0

I have a data frame that contains product sales for each day starting from 2018 to 2021 year. Dataframe contains four columns (Date, Place, Product Category and Sales). From the first two columns (Date, Place) I want to use the available data to fill in the gaps. Once the data is added, I would like to delete rows that do not have data in ProductCategory. I would like to do in python pandas.

The sample of my data set looked like this:

My Data frame

I would like the dataframe to look like this:

output dataframe

Denmla
  • 135
  • 1
  • 8

3 Answers3

0

Use fillna with method 'ffill' that propagates last valid observation forward to next valid backfill. Then drop the rows that contain NAs.

df['Date'].fillna(method='ffill',inplace=True)
df['Place'].fillna(method='ffill',inplace=True)
df.dropna(inplace=True)
dkantor
  • 162
  • 6
0

You are going to use the forward-filling method to replace null values with the value of the nearest one above it df['Date', 'Place'] = df['Date', 'Place'].fillna(method='ffill'). Next, to drop rows with missing values df.dropna(subset='ProductCategory', inplace=True). Congrats, now you have your desired df

Documentation: Pandas fillna function, Pandas dropna function

Mark Saleh
  • 41
  • 9
0

compute the frequency of catagories in the column by plotting, from plot you can see bars reperesenting the most repeated values

df['column'].value_counts().plot.bar()

and get the most frequent value using index, index[0] gives most repeated and index[1] gives 2nd most repeated and you can choose as per your requirement.

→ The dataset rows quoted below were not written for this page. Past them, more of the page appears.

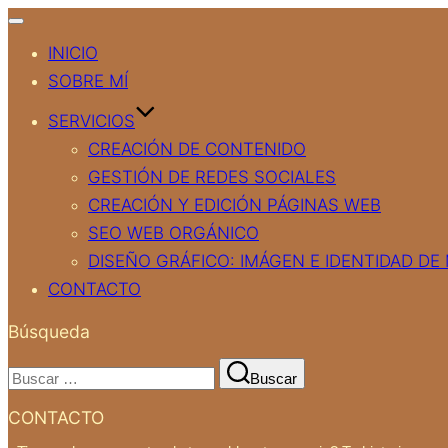
Alternar
navegación
INICIO
SOBRE MÍ
SERVICIOS
CREACIÓN DE CONTENIDO
GESTIÓN DE REDES SOCIALES
CREACIÓN Y EDICIÓN PÁGINAS WEB
SEO WEB ORGÁNICO
DISEÑO GRÁFICO: IMÁGEN E IDENTIDAD DE
CONTACTO
Búsqueda
Buscar:
Buscar
CONTACTO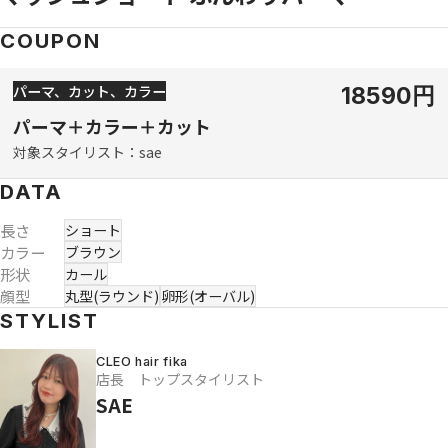
COUPON
パーマ、カット、カラー
18590円
パーマ＋カラー＋カット
対象スタイリスト
sae
DATA
長さ
ショート
カラー
ブラウン
形状
カール
顔型
丸型(ラウンド)
卵形(オーバル)
STYLIST
CLEO hair fika
店長 トップスタイリスト
SAE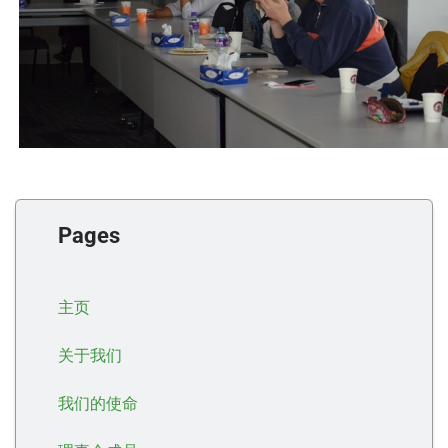
Pages
主页
关于我们
我们的使命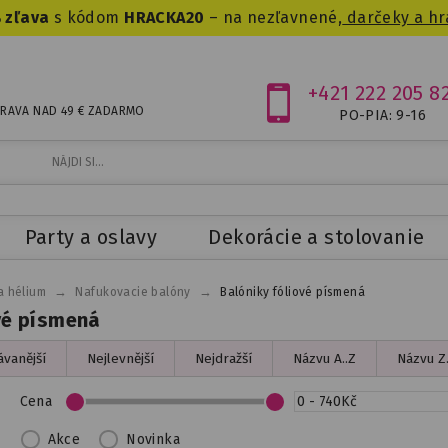
 zľava
s kódom
HRACKA20
– na nezľavnené,
darčeky a hr
+421 222 205 8
RAVA NAD 49 € ZADARMO
PO-PIA: 9-16
Party a oslavy
Dekorácie a stolovanie
→
→
a hélium
Nafukovacie balóny
Balóniky fóliové písmená
vé písmená
vanější
Nejlevnější
Nejdražší
Názvu A..Z
Názvu Z.
Cena
Akce
Novinka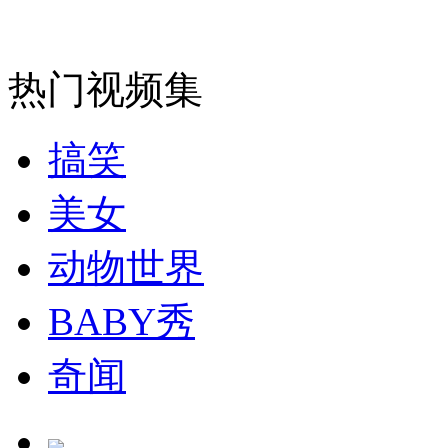
消防员救轻生者
花炮节热闹非凡
减压"枕头大战"
热门视频集
搞笑
纽约上演“枕头大战”
美女
司机酒驾遇交警 急速倒车逃窜
动物世界
BABY秀
奇闻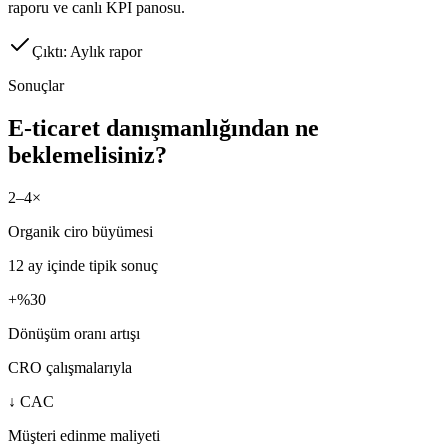
raporu ve canlı KPI panosu.
Çıktı: Aylık rapor
Sonuçlar
E-ticaret danışmanlığından ne
beklemelisiniz?
2–4×
Organik ciro büyümesi
12 ay içinde tipik sonuç
+%30
Dönüşüm oranı artışı
CRO çalışmalarıyla
↓ CAC
Müşteri edinme maliyeti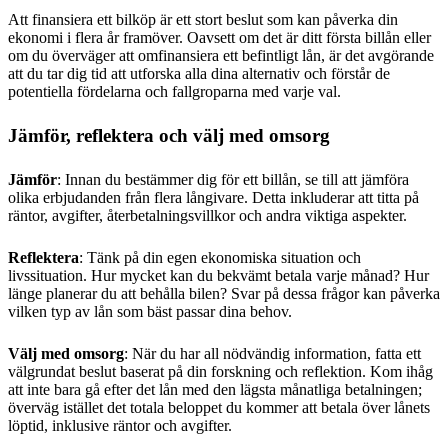
Att finansiera ett bilköp är ett stort beslut som kan påverka din
ekonomi i flera år framöver. Oavsett om det är ditt första billån eller
om du överväger att omfinansiera ett befintligt lån, är det avgörande
att du tar dig tid att utforska alla dina alternativ och förstår de
potentiella fördelarna och fallgroparna med varje val.
Jämför, reflektera och välj med omsorg
Jämför
: Innan du bestämmer dig för ett billån, se till att jämföra
olika erbjudanden från flera långivare. Detta inkluderar att titta på
räntor, avgifter, återbetalningsvillkor och andra viktiga aspekter.
Reflektera
: Tänk på din egen ekonomiska situation och
livssituation. Hur mycket kan du bekvämt betala varje månad? Hur
länge planerar du att behålla bilen? Svar på dessa frågor kan påverka
vilken typ av lån som bäst passar dina behov.
Välj med omsorg
: När du har all nödvändig information, fatta ett
välgrundat beslut baserat på din forskning och reflektion. Kom ihåg
att inte bara gå efter det lån med den lägsta månatliga betalningen;
överväg istället det totala beloppet du kommer att betala över lånets
löptid, inklusive räntor och avgifter.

most_frequent_attribute = df['column'].value_counts().index[0]

then fill missing values by above method

df['column'].fillna(df['column'].most_freqent_attribute,inplace=True)

to fill multiple columns with same method just define this as funtion, like this

def impute_nan(df,column):
    most_frequent_category=df[column].mode()[0]
    df[column].fillna(most_frequent_category,inplace=True)

for feature in ['column1','column2']:
    impute_nan(df,feature)